This blog was written by Michael Natzler, HEPI’s Policy Officer, who recently edited the HEPI essay collection, ‘What is the student voice? 13 essays on how to listen to students and how to act on what they say’ and contributed a chapter drawing on interviews with the Office for Students’ Student Panel. Michael is on Twitter @Michael_Natzler.
The first blog I wrote for HEPI when I joined about two years ago was about whether student representatives should be paid for the vital work they do representing student issues. It seemed absurd to me when I had been a student representative for 4,000 Arts and Humanities undergraduates putting in several hours each week that, beyond being good experience, something for the CV and a sense of doing good, the work was not a paid or more generally recognised role. The blog reads:
Much can be read from where universities put their money … it is crudely telling that universities happily pay £9/hour for students to circulate canapés and top up glasses of fizz for guests of the university but are less keen to invest in strengthening the mechanisms of student representation which lie absolutely at the heart of their student programmes. …
What’s more, in all of this, universities may well find themselves in a hypocritical tangle. Increasingly university careers departments are moving away from listing unpaid work opportunities … yet the very same universities that oppose unpaid work often rely on unpaid student reps themselves.

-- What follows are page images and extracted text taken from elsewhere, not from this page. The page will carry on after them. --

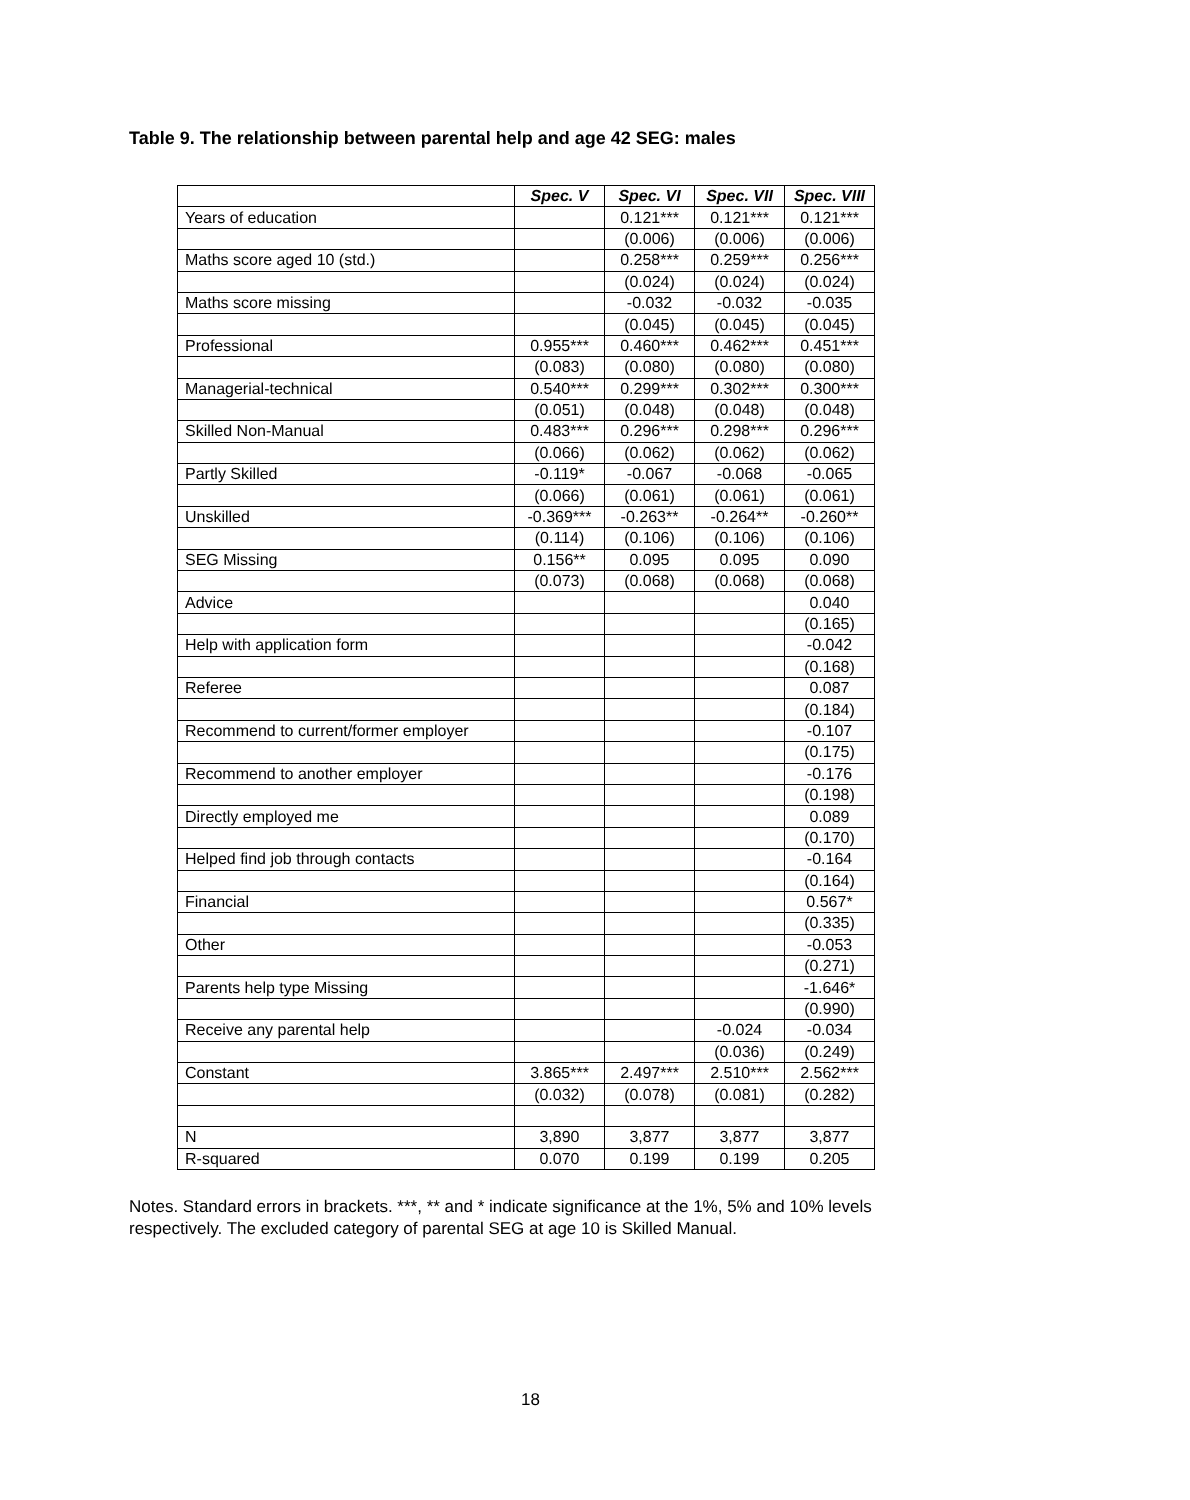Table 9. The relationship between parental help and age 42 SEG: males
| | Spec. V | Spec. VI | Spec. VII | Spec. VIII |
| Years of education | | 0.121*** | 0.121*** | 0.121*** |
| | | (0.006) | (0.006) | (0.006) |
| Maths score aged 10 (std.) | | 0.258*** | 0.259*** | 0.256*** |
| | | (0.024) | (0.024) | (0.024) |
| Maths score missing | | -0.032 | -0.032 | -0.035 |
| | | (0.045) | (0.045) | (0.045) |
| Professional | 0.955*** | 0.460*** | 0.462*** | 0.451*** |
| | (0.083) | (0.080) | (0.080) | (0.080) |
| Managerial-technical | 0.540*** | 0.299*** | 0.302*** | 0.300*** |
| | (0.051) | (0.048) | (0.048) | (0.048) |
| Skilled Non-Manual | 0.483*** | 0.296*** | 0.298*** | 0.296*** |
| | (0.066) | (0.062) | (0.062) | (0.062) |
| Partly Skilled | -0.119* | -0.067 | -0.068 | -0.065 |
| | (0.066) | (0.061) | (0.061) | (0.061) |
| Unskilled | -0.369*** | -0.263** | -0.264** | -0.260** |
| | (0.114) | (0.106) | (0.106) | (0.106) |
| SEG Missing | 0.156** | 0.095 | 0.095 | 0.090 |
| | (0.073) | (0.068) | (0.068) | (0.068) |
| Advice | | | | 0.040 |
| | | | | (0.165) |
| Help with application form | | | | -0.042 |
| | | | | (0.168) |
| Referee | | | | 0.087 |
| | | | | (0.184) |
| Recommend to current/former employer | | | | -0.107 |
| | | | | (0.175) |
| Recommend to another employer | | | | -0.176 |
| | | | | (0.198) |
| Directly employed me | | | | 0.089 |
| | | | | (0.170) |
| Helped find job through contacts | | | | -0.164 |
| | | | | (0.164) |
| Financial | | | | 0.567* |
| | | | | (0.335) |
| Other | | | | -0.053 |
| | | | | (0.271) |
| Parents help type Missing | | | | -1.646* |
| | | | | (0.990) |
| Receive any parental help | | | -0.024 | -0.034 |
| | | | (0.036) | (0.249) |
| Constant | 3.865*** | 2.497*** | 2.510*** | 2.562*** |
| | (0.032) | (0.078) | (0.081) | (0.282) |
| N | 3,890 | 3,877 | 3,877 | 3,877 |
| R-squared | 0.070 | 0.199 | 0.199 | 0.205 |
Notes. Standard errors in brackets. ***, ** and * indicate significance at the 1%, 5% and 10% levels respectively. The excluded category of parental SEG at age 10 is Skilled Manual.
18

It still seems bizarre that something so critical to students’ experiences at university is not better incentivised or supported by many institutions and the reliance on student volunteers prevails. Aside from avoiding hypocritical tangles, if course representatives were paid, it might open up the roles to students who would be unable to take on an unpaid role due to financial pressures. Their inclusion would mean their vital and often forgotten perspectives could inform decisions – a point Cath Brown makes in reference to mature and part-time learners in her chapter in our recent student voice collection. Cath also advocates for the payment of student representatives:
Moving student voice past the simple ‘feedback’ model towards real partnership and valuing experience and insight could pay dividends. And be prepared to pay students for their labour – not with pizza, but on a financial basis, as consultants. For mature students in particular, time is money.

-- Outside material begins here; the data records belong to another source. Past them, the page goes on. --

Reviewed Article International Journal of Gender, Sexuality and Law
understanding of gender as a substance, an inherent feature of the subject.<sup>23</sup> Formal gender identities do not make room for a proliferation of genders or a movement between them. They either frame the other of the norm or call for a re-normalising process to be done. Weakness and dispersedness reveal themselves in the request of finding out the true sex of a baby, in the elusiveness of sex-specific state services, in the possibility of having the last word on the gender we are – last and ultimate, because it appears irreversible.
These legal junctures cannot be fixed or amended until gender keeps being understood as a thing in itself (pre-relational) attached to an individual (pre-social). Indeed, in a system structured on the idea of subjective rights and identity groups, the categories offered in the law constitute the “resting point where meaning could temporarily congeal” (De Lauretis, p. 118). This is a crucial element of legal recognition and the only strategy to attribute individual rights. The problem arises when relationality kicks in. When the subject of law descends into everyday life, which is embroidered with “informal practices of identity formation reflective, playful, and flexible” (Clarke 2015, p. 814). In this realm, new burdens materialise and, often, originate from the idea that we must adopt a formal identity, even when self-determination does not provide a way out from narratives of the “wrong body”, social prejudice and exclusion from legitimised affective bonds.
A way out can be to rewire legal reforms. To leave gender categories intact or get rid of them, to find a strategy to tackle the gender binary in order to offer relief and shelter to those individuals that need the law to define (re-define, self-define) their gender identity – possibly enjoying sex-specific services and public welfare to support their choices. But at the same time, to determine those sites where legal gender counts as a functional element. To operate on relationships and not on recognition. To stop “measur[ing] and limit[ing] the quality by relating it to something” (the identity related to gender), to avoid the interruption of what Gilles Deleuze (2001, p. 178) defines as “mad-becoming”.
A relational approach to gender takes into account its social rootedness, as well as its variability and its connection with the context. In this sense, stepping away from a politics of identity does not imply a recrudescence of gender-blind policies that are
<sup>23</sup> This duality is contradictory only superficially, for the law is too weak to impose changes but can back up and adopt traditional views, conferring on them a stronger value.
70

Amatey Doku, Former Vice-President Higher Education at the NUS, has previously argued in the HEPI collection on racial inequality, The white elephant in the room: ideas for reducing racial inequalities in higher education about the importance of paying – or ‘not disadvantaging’ students – for their work in the context of students acting as consultants, as opposed to course representatives:
On most issues where high-level strategic change is required, universities will often look externally for strategic advice and support. Consultants, sector bodies and contractors usually do the bulk of work in drawing up strategies, proposing solutions and in some cases support in their implementation. Universities will often pay sizeable amounts for that level of support but when it comes to equality and diversity, and more broadly, the BME student experience, which also requires high-level strategic transformation, there appears to be less investment. …
For BME students, universities should work with students’ unions to ensure that there is support for students who engage with the universities’ efforts to tackle the issues. If a plan requires significant amount of students’ time, effort and expertise, measures must be taken to ensure that students are not disadvantaged from engaging and where possible remunerated accordingly.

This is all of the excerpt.